▸ **PAGINA**:
====================

De rechtbank heeft de feiten van de zaak uiteengezet, waaronder de gemaakte afspraken en de resultaten van de beoordeling. De rechtbank heeft vastgesteld dat de beoordeling van eiser op verschillende onderdelen, zoals patiëntenzorg en onderzoek, niet onhoudbaar is, maar dat de beoordelingen voor twee gedragsafspraken wel onhoudbaar zijn. De rechtbank heeft het bestreden besluit vernietigd en het primaire besluit herroepen voor wat betreft de score op de gedragsafspraken twee en vier, en het samenvattend oordeel vastgesteld op 'onder de norm'. Daarnaast heeft de rechtbank verweerder veroordeeld in de proceskosten van eiser en het griffierecht vergoed.

De uitspraak is gedaan door mr. M.J.P. Heijmans, rechter, en is openbaar uitgesproken. Tegen deze uitspraak kan binnen zes weken hoger beroep worden ingesteld bij de Centrale Raad van Beroep.

Uitspraak

RECHTBANK GELDERLAND

Zittingsplaats Arnhem
Bestuursrecht
zaaknummer: 14/2110

uitspraak van de enkelvoudige kamer van

in de zaak tussen

[eiser], eiser

(gemachtigde: mr. J.R. Zeelenberg),
en

de Raad van bestuur van het UMC Utrecht te Utrecht, verweerder.

Procesverloop

Bij besluit van 11 oktober 2012 (het primaire besluit) heeft verweerder de beoordeling van eiser over de periode van 24 augustus 2011 tot 24 augustus 2012 vastgesteld.
Bij besluit van 7 februari 2014 (het bestreden besluit) heeft verweerder het bezwaar van eiser ongegrond verklaard.

====================

▸ **AANGELEVERD MATERIAAL**:
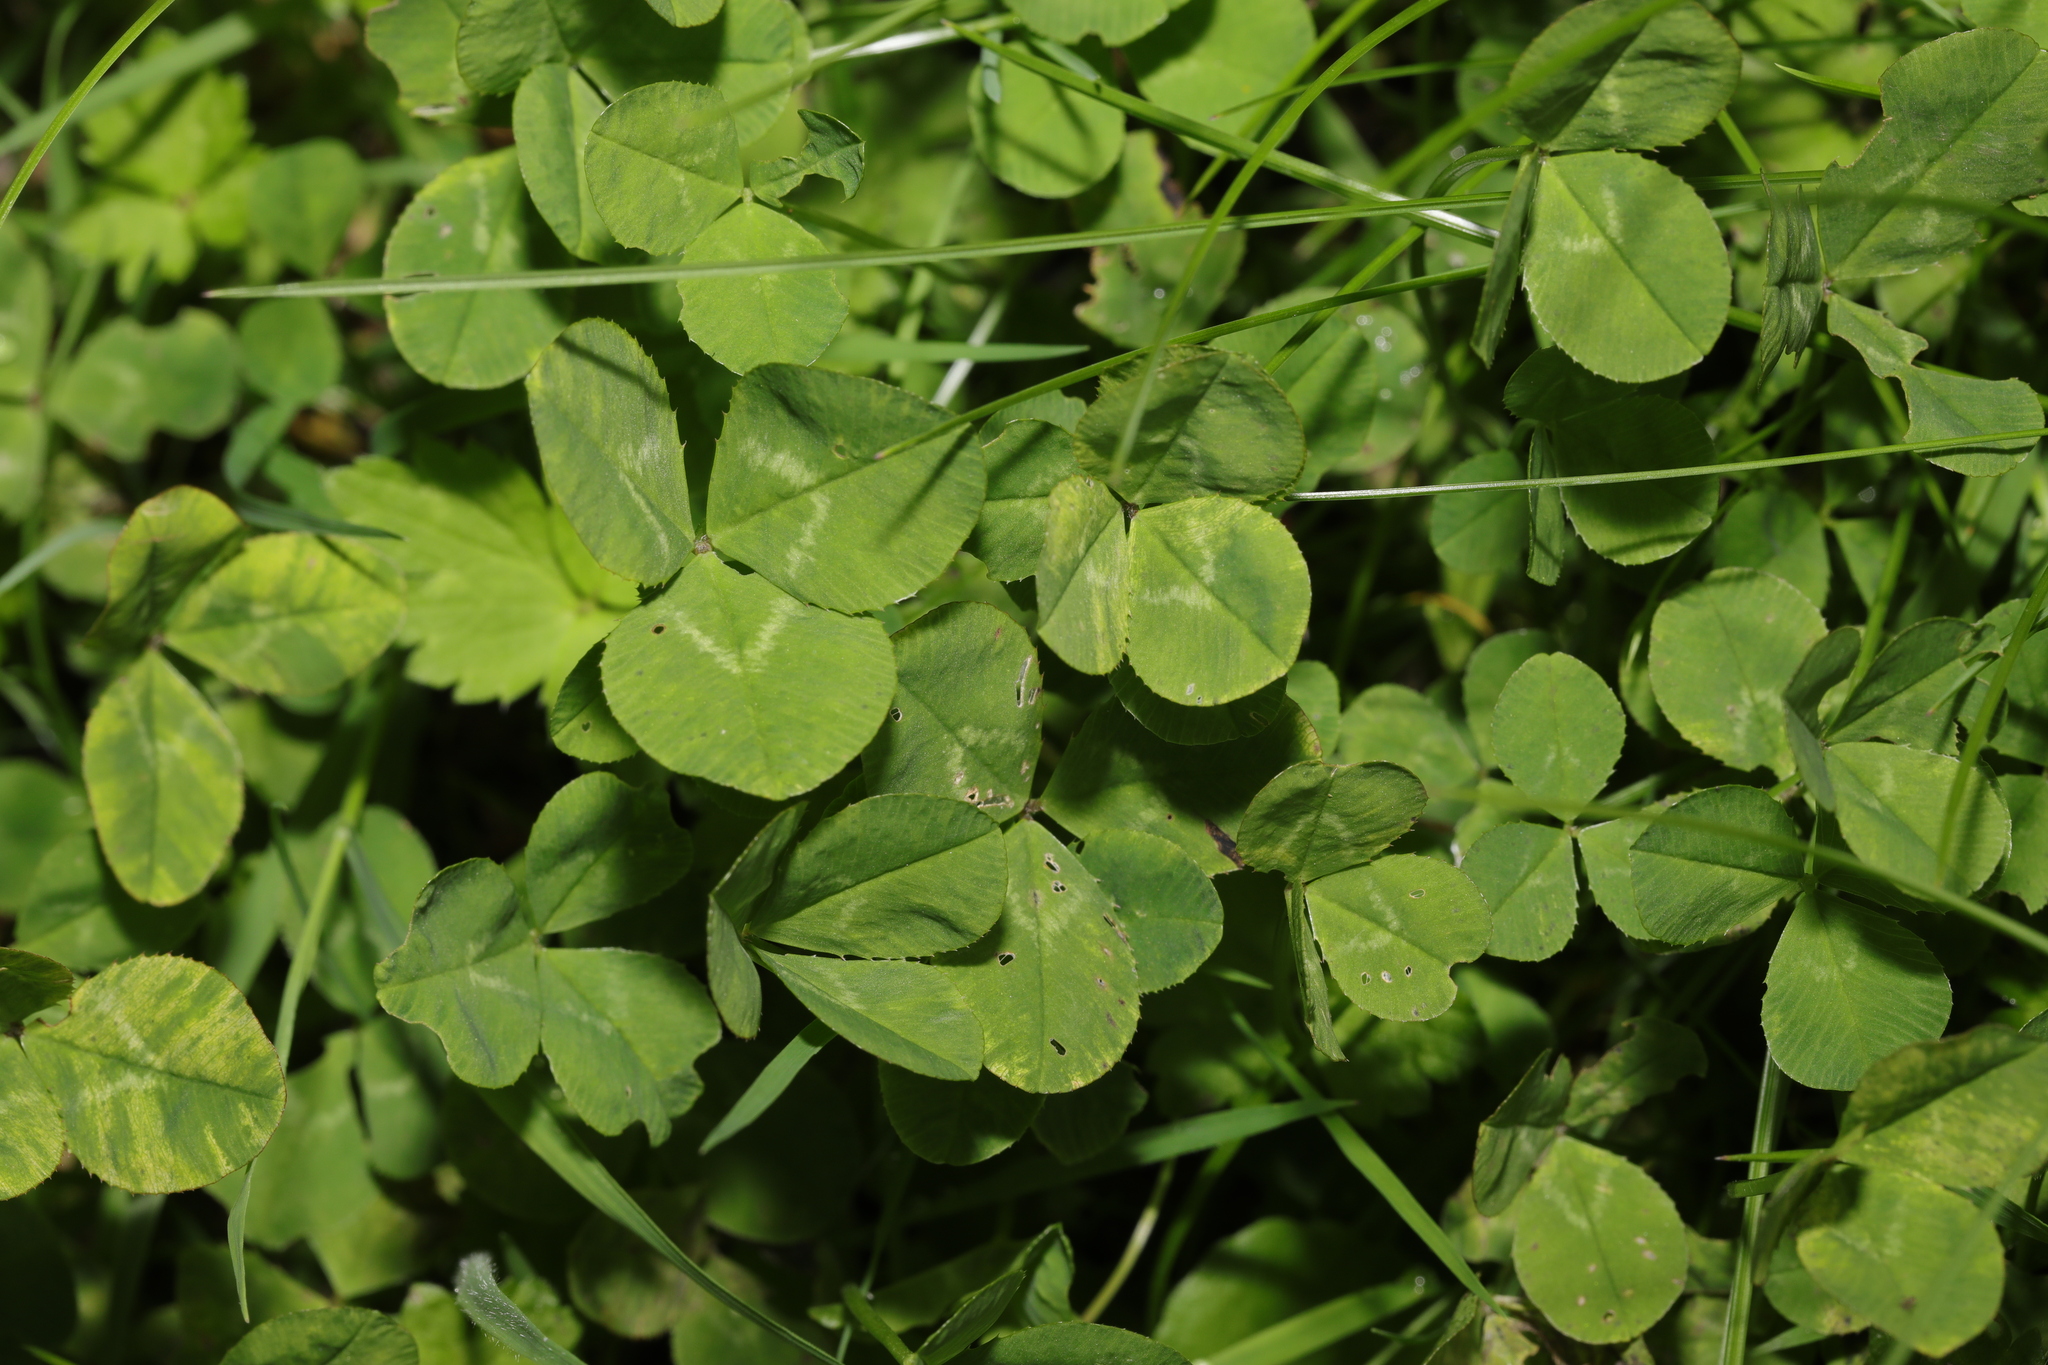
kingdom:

====================

▸ **VEREISTEN**:
Vat de pagina in precies twee zinnen samen.

▸ **UITWERKING**:
De rechtbank oordeelde dat de beoordeling van eiser op verschillende onderdelen niet onhoudbaar is, maar dat de beoordelingen voor twee gedragsafspraken dat wel zijn. Ze vernietigde het bestreden besluit, herriep het primaire besluit wat betreft de score op gedragsafspraken twee en vier, stelde het samenvattend oordeel vast op 'onder de norm' en veroordeelde verweerder in de proceskosten van eiser, terwijl het griffierecht werd vergoed.